▶ _CHECK YOUR UNDERSTANDING_
1 - Reproduce the passage from the model-evaluation text word for word, beginning at the words "The three individually" and stopping after the words "ω_z (Eq. (1)).".
2 - Continue the model-evaluation text from the point where it stops.

Individual model evaluation

The three individually trained deep learning models for ω_x, ω_y, and ω_z were evaluated on the test dataset to see how well they generalize on unseen data. The actual and predicted time histories for cases from the test dataset were compared quantitatively using CORA³¹. While time histories of angular velocities are important to assess overall head kinematics, for computing brain injury metrics peak values are usually used. For example, brain injury criterion (BrIC)⁴ is computed using absolute peaks of ω_x, ω_y, and ω_z (Eq. (1)).

$${\text{BrIC}} = \sqrt {\left( {\frac{{\omega_{xm} }}{66.25}} \right)^{2} + \left( {\frac{{\omega_{ym} }}{56.45}} \right)^{2} + \left( {\frac{{\omega_{zm} }}{42.87}} \right)^{2} }$$

(1)

To evaluate prediction of the peak angular velocity, correlation coefficient between the actual and predicted peaks was computed for all three models using the test dataset.

Frame rate evaluation

The individual models were trained on a sequence of images captured every 2 ms, i.e. 500 frames/second (fps) videos (Fig. 5a). Evaluation was carried out to determine the influence of frame rate on both time history and peak predictions. Three different frame rates were evaluated i.e. 250 fps, 125 fps and real time video at 25 fps. For this evaluation, the “ground truth” angular velocities sampled every 2 ms were kept the same, but the input sequence of images were changed. For 250 fps, images sampled every 4 ms were kept in the sequence of images while others were converted to a black image (Fig. 5b). Similarly, only images sampled at 8 ms and 40 ms were kept for 125 fps (Fig. 5c) and 25 fps (Fig. 5d) while the rest were converted to black images. This procedure was followed to support the deep learning architecture described above.

Models were trained for ω_x, ω_y, and ω_z for each frame rate using the same hyperparameters as in the 500 fps study. These models were then evaluated on the test dataset by quantitatively comparing the actual and predicted time histories using CORA for the same cases as the 500 fps study. In addition, correlation coefficients between the actual and predicted peaks were evaluated.

▶ _LISTED RECORDS_

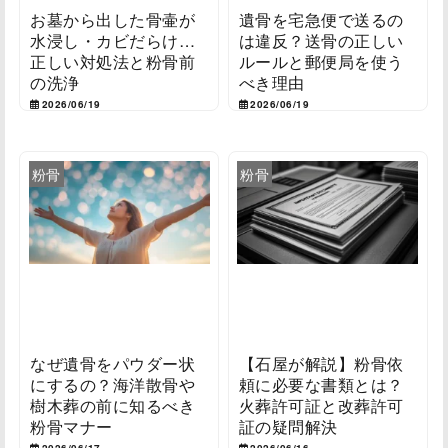
お墓から出した骨壷が
遺骨を宅急便で送るの
水浸し・カビだらけ…
は違反？送骨の正しい
正しい対処法と粉骨前
ルールと郵便局を使う
の洗浄
べき理由
2026/06/19
2026/06/19
粉骨
粉骨
なぜ遺骨をパウダー状
【石屋が解説】粉骨依
にするの？海洋散骨や
頼に必要な書類とは？
樹木葬の前に知るべき
火葬許可証と改葬許可
粉骨マナー
証の疑問解決
2026/06/17
2026/06/16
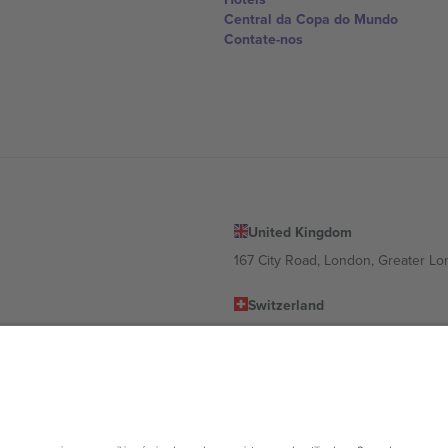
Central da Copa do Mundo
Contate-nos
United Kingdom
167 City Road, London, Greater L
Switzerland
United States
Dorfstrasse 52a, 6390 Engelberg, 
United Arab Emirates
ulgaria
UAE Dubai Silicon Oasis, DDP Buil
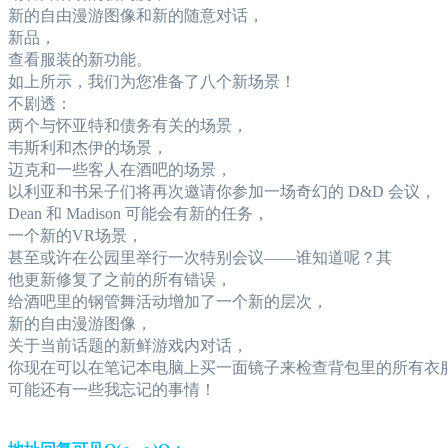
新的自由漫游图像和新的随意对话，
新品，
查看服装的新功能。
如上所示，我们为您准备了八个新场景！
不剧透：
两个与怀亚特和债务有关的场景，
韦斯利和杰伊的场景，
迈克和一些客人在酒吧的场景，
以利亚和书呆子们将再次邀请你参加一场奇幻的 D&D 会议，
Dean 和 Madison 可能会有新的任务，
一个新的VR场景，
甚至或许在公园里举行一次特别会议——谁知道呢？其
他更新修复了之前的所有错误，
给酒吧里的钢管舞活动增加了一个新的层次，
新的自由漫游图像，
关于当前话题的新鲜游戏内对话，
你现在可以在笔记本电脑上买一面镜子来检查背包里的所有衣
可能还有一些我忘记的事情！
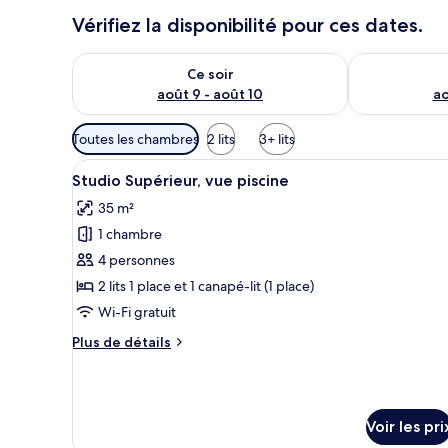
Vérifiez la disponibilité pour ces dates.
Vérifier la disponibilité pour ce soir août 9 - août 10
Vérifier la di
Ce soir
août 9 - août 10
ao
Filtres
Toutes les chambres
2 lits
3+ lits
disponibles
Afficher
Une chambre d’hôtel moderne do
pour
7
Studio Supérieur, vue piscine
toutes
les
35 m²
les
chambres
1 chambre
photos
pour
4 personnes
ce
2 lits 1 place et 1 canapé-lit (1 place)
type
Wi-Fi gratuit
de
Plus
Plus de détails
chambre :
de
Studio
détails
sur
Supérieur,
le
vue
Voir les pri
type
piscine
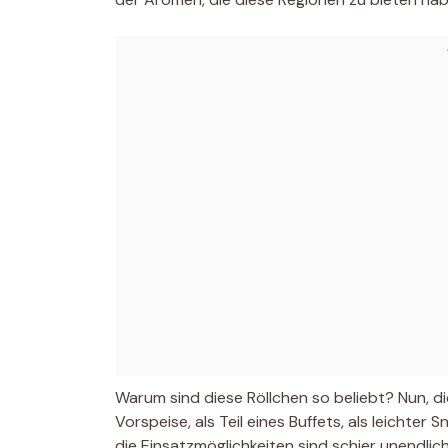
Warum sind diese Röllchen so beliebt? Nun, die 
Vorspeise, als Teil eines Buffets, als leichter 
die Einsatzmöglichkeiten sind schier unendlic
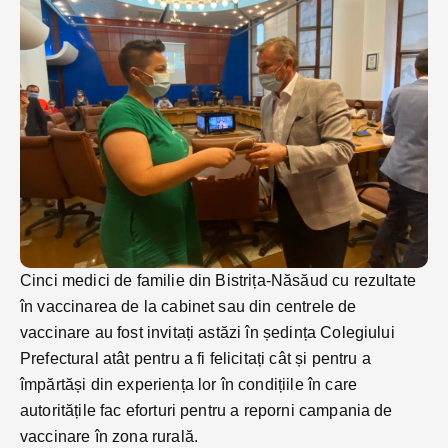
Cinci medici de familie din Bistrița-Năsăud cu rezultate
în vaccinarea de la cabinet sau din centrele de
vaccinare au fost invitați astăzi în ședința Colegiului
Prefectural atât pentru a fi felicitați cât și pentru a
împărtăși din experiența lor în condițiile în care
autoritățile fac eforturi pentru a reporni campania de
vaccinare în zona rurală.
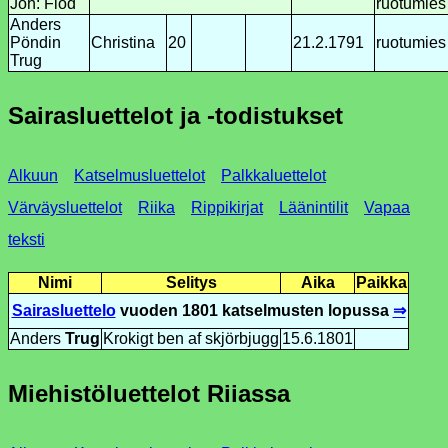
Joh: Flod
ruotumies
Anders
Pöndin
Christina
20
21.2.1791
ruotumies
Trug
Sairasluettelot ja -todistukset
Alkuun
Katselmusluettelot
Palkkaluettelot
Värväysluettelot
Riika
Rippikirjat
Läänintilit
Vapaa
teksti
Nimi
Selitys
Aika
Paikka
Sairasluettelo
vuoden 1801 katselmusten lopussa
⇒
Anders
Trug
Krokigt ben af skjörbjugg
15.6.1801
Miehistöluettelot Riiassa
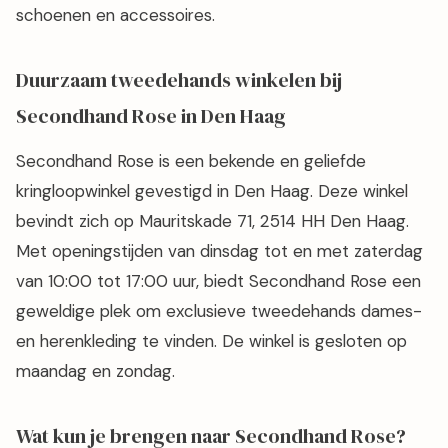
schoenen en accessoires.
Duurzaam tweedehands winkelen bij
Secondhand Rose in Den Haag
Secondhand Rose is een bekende en geliefde
kringloopwinkel gevestigd in Den Haag. Deze winkel
bevindt zich op Mauritskade 71, 2514 HH Den Haag.
Met openingstijden van dinsdag tot en met zaterdag
van 10:00 tot 17:00 uur, biedt Secondhand Rose een
geweldige plek om exclusieve tweedehands dames-
en herenkleding te vinden. De winkel is gesloten op
maandag en zondag.
Wat kun je brengen naar Secondhand Rose?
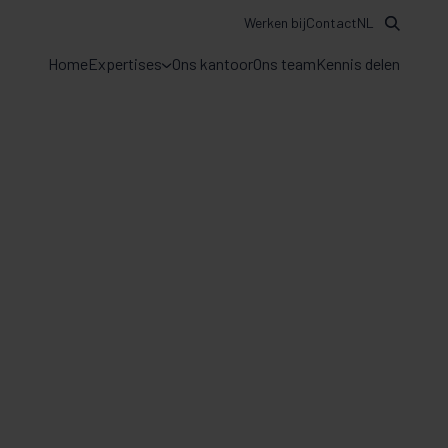
Werken bij
Contact
NL
Home
Expertises
Ons kantoor
Ons team
Kennis delen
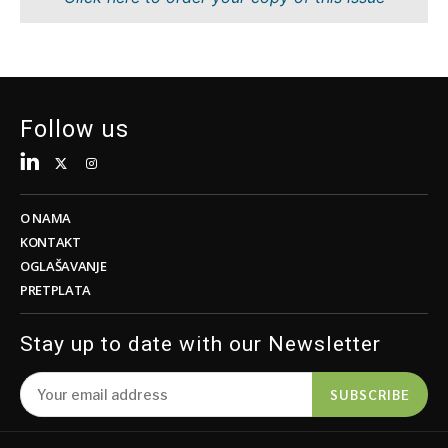
Održivost
FMCG
Tehnologija
Nauka
Telekomunikacije
Rudarstvo
Turizam
Maloprodaja
Prevoz
Održivost
Follow us
Trgovina
Tehnologija
Telekomunikacije
Turizam
Insights
Prevoz
O NAMA
Trgovina
KONTAKT
Intervju
OGLAŠAVANJE
Mišljenje
PRETPLATA
Insights
Okrugli
sto
Stay up to date with our Newsletter
Intervju
Svet
Mišljenje
Analiza
SUBSCRIBE
Okrugli
sto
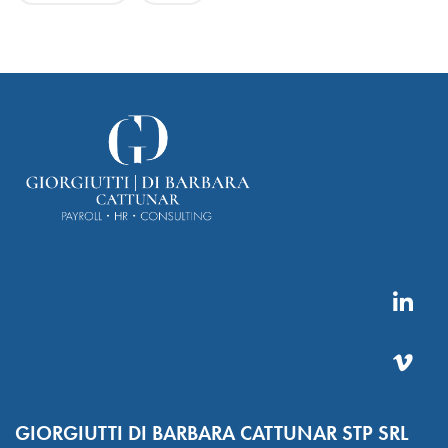
GIORGIUTTI DI BARBARA CATTUNAR STP SRL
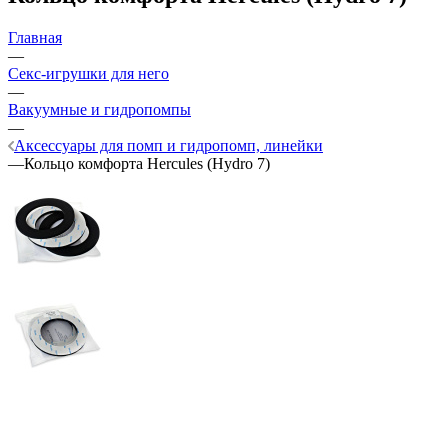
Главная
—
Секс-игрушки для него
—
Вакуумные и гидропомпы
—
Аксессуары для помп и гидропомп, линейки
—
Кольцо комфорта Hercules (Hydro 7)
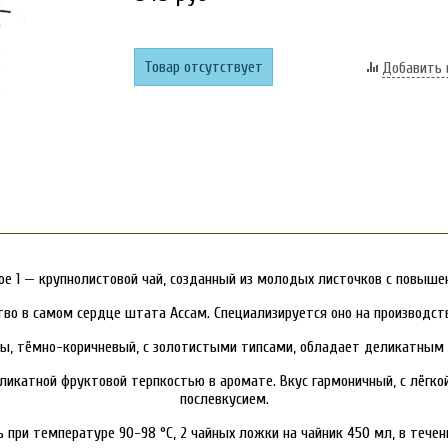
Товар отсутствует
Добавить 
ekoe 1 — крупнолистовой чай, созданный из молодых листочков с повыш
о в самом сердце штата Ассам. Специализируется оно на производств
ны, тёмно-коричневый, с золотистыми типсами, обладает деликатны
деликатной фруктовой терпкостью в аромате. Вкус гармоничный, с лёгк
послевкусием.
 при температуре 90-98 °C, 2 чайных ложки на чайник 450 мл, в течен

▶ _YOUR WRITTEN ANSWERS_
1 -
The three individually trained deep learning models for ω_x, ω_y, and ω_z were evaluated on the test dataset to see how well they generalize on unseen data. The actual and predicted time histories for cases from the test dataset were compared quantitatively using CORA³¹. While time histories of angular velocities are important to assess overall head kinematics, for computing brain injury metrics peak values are usually used. For example, brain injury criterion (BrIC)⁴ is computed using absolute peaks of ω_x, ω_y, and ω_z (Eq. (1)).

2 -
Combined model evaluation

The combined model was evaluated for a few cases from the test dataset. For these cases, the actual and predicted time histories were compared using CORA. These actual and predicted time histories were also used to simulate the SIMon head model¹⁵ to compare the actual and predicted brain strains. In addition, the actual and predicted BrIC values were compared.

Camera view performance evaluation

Since four different views were used in this study to train the models, evaluation was conducted using the test dataset to determine the performance of each view. For each view, average CORA scores were computed for all three components of angular velocity (ω_x, ω_y, and ω_z). Correlation coefficients between the actual and predicted peaks for the three components of angular velocity were computed for each view as well. Both the average CORA scores and correlation coefficients were used to make the performance determination.

Additional crash pulse evaluation

The models for ω_x, ω_y, and ω_z were trained using a single crash pulse (Supplementary document Sect. 1), which was taken from NHTSA test 9476 (2015 Chevrolet Malibu in a frontal oblique offset test). The crash pulse magnitude was changed but shape was kept the same. To test the robustness, the combined model was further evaluated using three additional crash pulses (Fig. 6). These crash pulses were taken from the NHTSA test numbers 8035 (2013 Honda Accord in a frontal Impact test), 9010 (2015 Ford Escape in a frontal Impact test), and 9011 (2015 Dodge Challenger in a frontal Impact test). Frontal impacts were simulated with these additional crash pulses using the 50th male GHBMC model. Videos were then generated for these simulations and the combined deep learning model time history predictions were compared with the actual time histories of head angular velocities.

Results

Final model architecture

Figure 7 shows the final model architecture with tuned hyperparameters (Supplementary document Sect. 5, Supplementary Table S2). The data shapes shown in Fig. 7 are the output shapes from each layer. This model has approximately 845,000 trainable parameters.